■ **SELECTED PASSAGE**
---
numbering:
  title:
    offset: 1
---

(ch3.2)=
# Function Operations

:::{caution} Under Construction
We have not integrated the demos into the text yet. To start interacting with them, go to this [Notebook](https://datahub.berkeley.edu/hub/user-redirect/git-pull?repo=https%3A%2F%2Fgithub.com%2Fds-modules%2FDATA-89&branch=main&urlpath=tree%2FDATA-89%2Fbasic_functions_week_3.ipynb).
:::

A function operation is a procedure we can apply to transform or combine functions. Function operations are the essential tools that make mathematical modeling expressive. They are also the key to breaking complicated functions down into bite-sized pieces. The better you get at recognizing functions, and the richer your album of mental images, the more efficiently you will be able to break down formula into their pieces, visualize each piece, then visualize their combinations. 

:::{tip} Strategy
Try to expand your function as a transformation, or combination, of simpler pieces. Since visualizing transforms and combinations is hard, use as few pieces as you can.
:::

## Linear Transformations...
1. **to the Input:** These transforms are used to generalize almost every distribution family. They need to be instinctive. 
    - **Horizontal Translation:** Replace $f(x)$ with $f(x - s)$ to **translate** the function horizontally by a shift $s$. For example, $f(x - 3)$ looks like $f(x)$ shifted horizontally to the right by 3 units. 

    ![Horizontal Translation](normal_shift_example.svg "Horizontal Translation")

    - **Dilation:** Replace $f(x)$ with $f(x/a)$ for some $a > 0$ to **dilate** the function. You can think of $a$ as controlling a zoom factor on the horizontal axis.
        - Using $a$ less than 1 compresses the function by making it narrower. 
        - Using $a$ greater than 1 expands the function by making it wider. For example, setting $a = 3$ makes the function three times wider.

        ![Horizontal Dilation](normal_dilation_example.svg "Horizontal Dilation")

        - If $a < 0$ then the result also reflects $f$ about $x = 0$. 

    - **Generic:** Replace $f(x)$ with $f((x - s)/a)$.

1. **to the Output:** We can apply the same operations to the outputs of functions.

Questions about the scenes in images
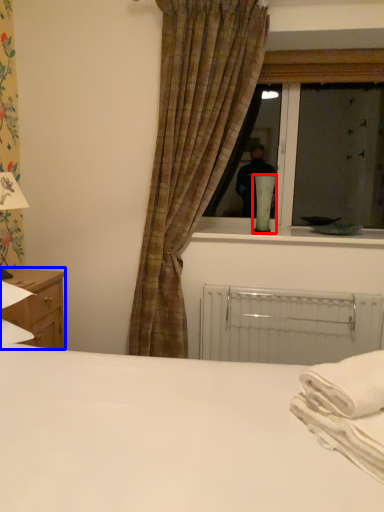
Question: Which object appears farthest to the camera in this image, table lamp (highlighted by a red box) or nightstand (highlighted by a blue box)?

Choices:
 (A) table lamp
 (B) nightstand

Answer: (A)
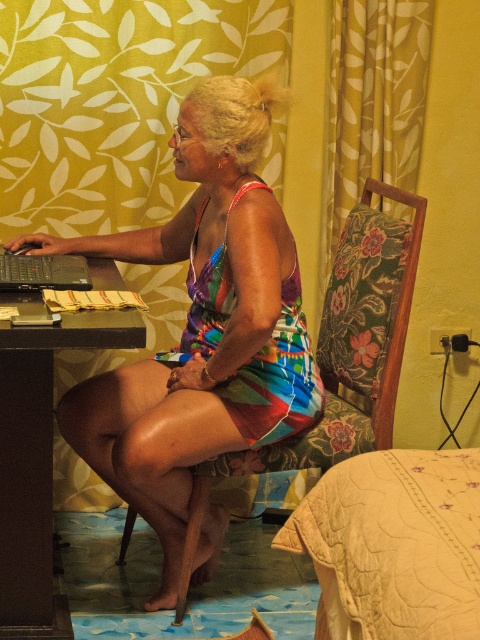
Question: Does beige quilted bed at lower right have a lesser width compared to multicolored printed dress at center?

Choices:
 (A) no
 (B) yes

Answer: (B)

Question: Is black plastic table at left closer to camera compared to multicolored printed dress at center?

Choices:
 (A) no
 (B) yes

Answer: (B)

Question: Estimate the real-world distances between objects in this image. Which object is closer to the floral fabric chair at center?

Choices:
 (A) beige quilted bed at lower right
 (B) black plastic table at left
 (C) multicolored printed dress at center

Answer: (C)

Question: Among these points, which one is farthest from the camera?

Choices:
 (A) (273, 365)
 (B) (387, 467)
 (C) (154, 232)
 (D) (41, 256)

Answer: (C)

Question: Is multicolored fabric dress at center to the left of multicolored printed dress at center from the viewer's perspective?

Choices:
 (A) yes
 (B) no

Answer: (A)

Question: Which point is farther to the camera?

Choices:
 (A) (337, 512)
 (B) (195, 300)

Answer: (B)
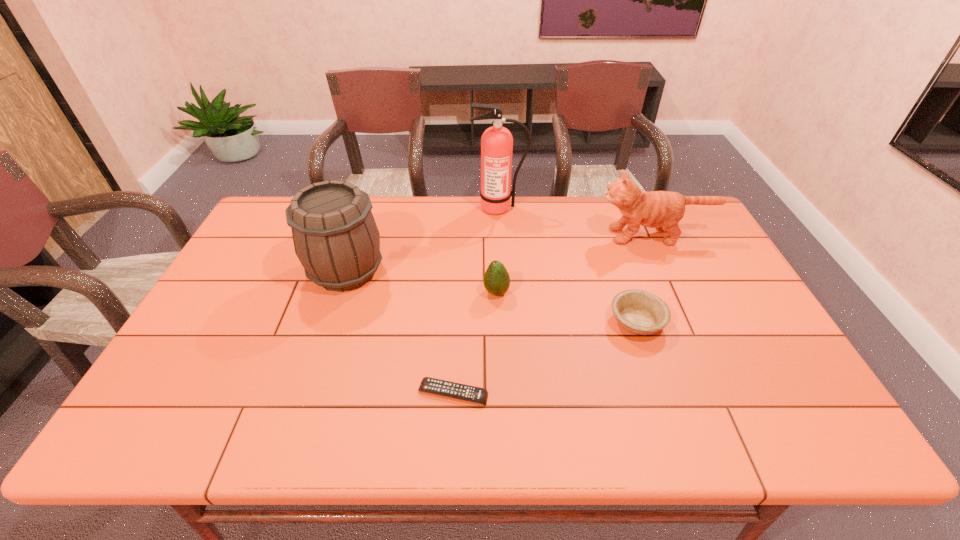
You are a GUI agent. You are given a task and a screenshot of the screen. Output one action in this format:
    pyautogui.click(x=<x>, y=<y>)
    Task: Click on the free space that is in between the leftmost object and the shortest object
    The image size is (960, 540).
    Given the screenshot: What is the action you would take?
    pyautogui.click(x=399, y=332)

Image resolution: width=960 pixels, height=540 pixels. What are the coordinates of `empty location between the wine bucket and the bowl` in the screenshot? It's located at (492, 296).

You are a GUI agent. You are given a task and a screenshot of the screen. Output one action in this format:
    pyautogui.click(x=<x>, y=<y>)
    Task: Click on the vacant region between the tallest object and the cat
    This screenshot has width=960, height=540.
    Given the screenshot: What is the action you would take?
    pyautogui.click(x=576, y=222)

Locate an element on the screen. The width and height of the screenshot is (960, 540). vacant region between the bowl and the cat is located at coordinates (645, 279).

Find the location of a particular element. free space that is in between the wine bucket and the shortest object is located at coordinates (399, 332).

Locate an element on the screen. free space between the third shortest object and the cat is located at coordinates (575, 264).

Find the location of a particular element. the fourth closest object relative to the fourth tallest object is located at coordinates (496, 142).

The height and width of the screenshot is (540, 960). In order to click on object that is the closest to the bowl in this screenshot , I will do `click(663, 210)`.

The image size is (960, 540). I want to click on vacant area that satisfies the following two spatial constraints: 1. on the front side of the wine bucket; 2. on the left side of the avocado, so click(339, 293).

Identify the location of blank area in the image that satisfies the following two spatial constraints: 1. on the front side of the leftmost object; 2. on the left side of the fifth tallest object. The width and height of the screenshot is (960, 540). (329, 321).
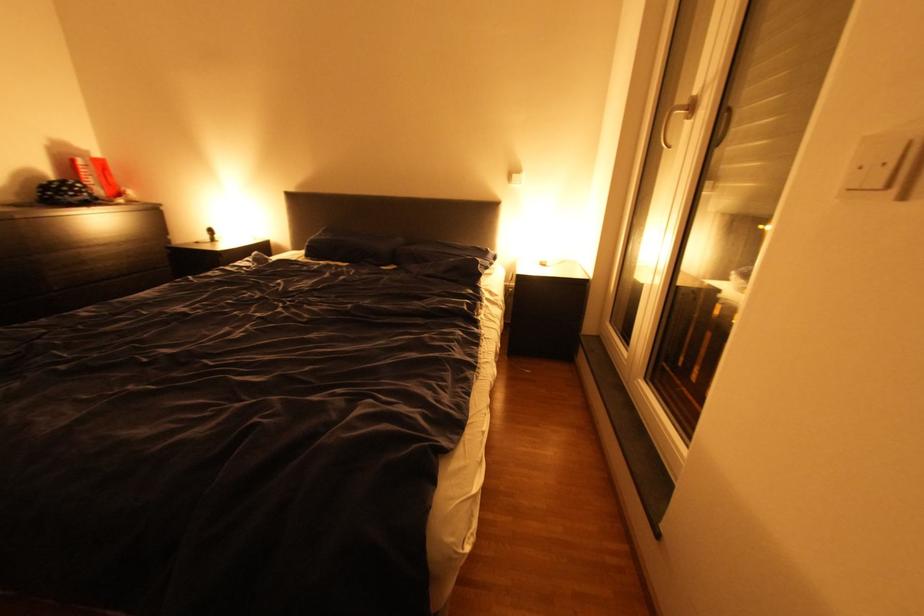
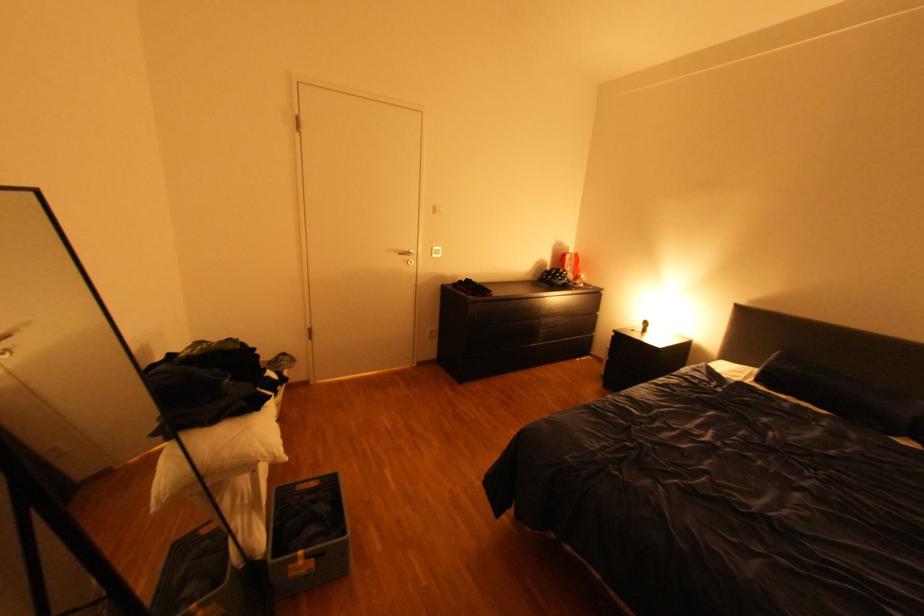
Locate, in the second image, the point that corresponds to (225,236) in the first image.

(659, 328)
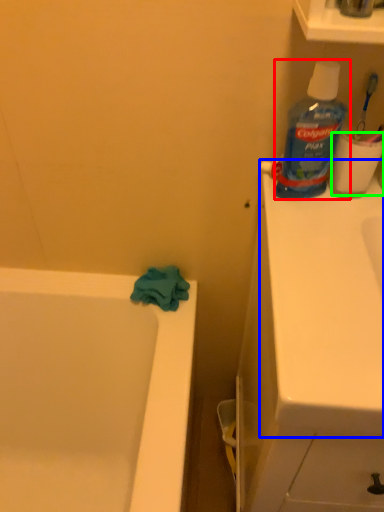
Question: Which object is positioned closest to bottle (highlighted by a red box)? Select from counter top (highlighted by a blue box) and toilet paper (highlighted by a green box).

Choices:
 (A) counter top
 (B) toilet paper

Answer: (B)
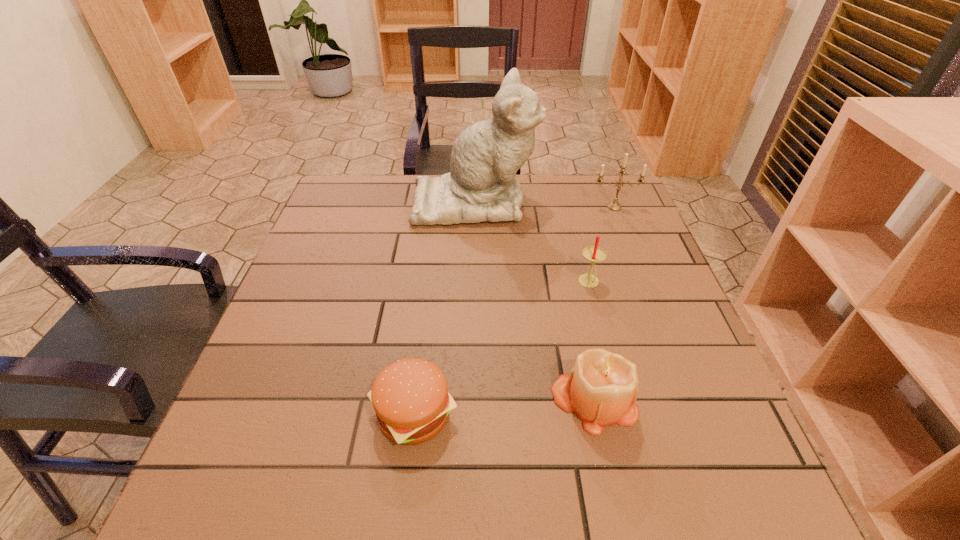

■ **AIM OF THE TASK**
Continue the function operations page above, starting right after its last sentence about applying the same operations to the outputs of functions.

■ **EXERCISE OUTPUT**
    - **Vertical Translation:** Replace $f(x)$ with $f(x) + h$ to **translate** the function vertically by a height $h$. For example, $f(x) + 2$ looks like $f(x)$ shifted vertically by 2 units.

    ![Vertical Translation](vertical_translation_example.svg "Vertical Translation")

    - **Vertical Scaling:** Replace $f(x)$ with $c f(x)$ to **scale** the function. You can think of $c$ as controlling a zoom factor on the vertical axis. 
        - Using $c < 1$ shrinks the function by making it shorter.  For example, replacing $f(x)$ with $\frac{1}{3} f(x)$ compresses $f$ vertically by a factor of 3.

        ![Vertical Scaling](vertical_scaling_example.svg "Vertical Scaling")

        - Using $c > 1$ expands the function by making it taller.
        - If $c < 0$ then the function reflects about the horizontal axis.

    - **Generic:** Replace $f(x)$ with $c f(x) + h$.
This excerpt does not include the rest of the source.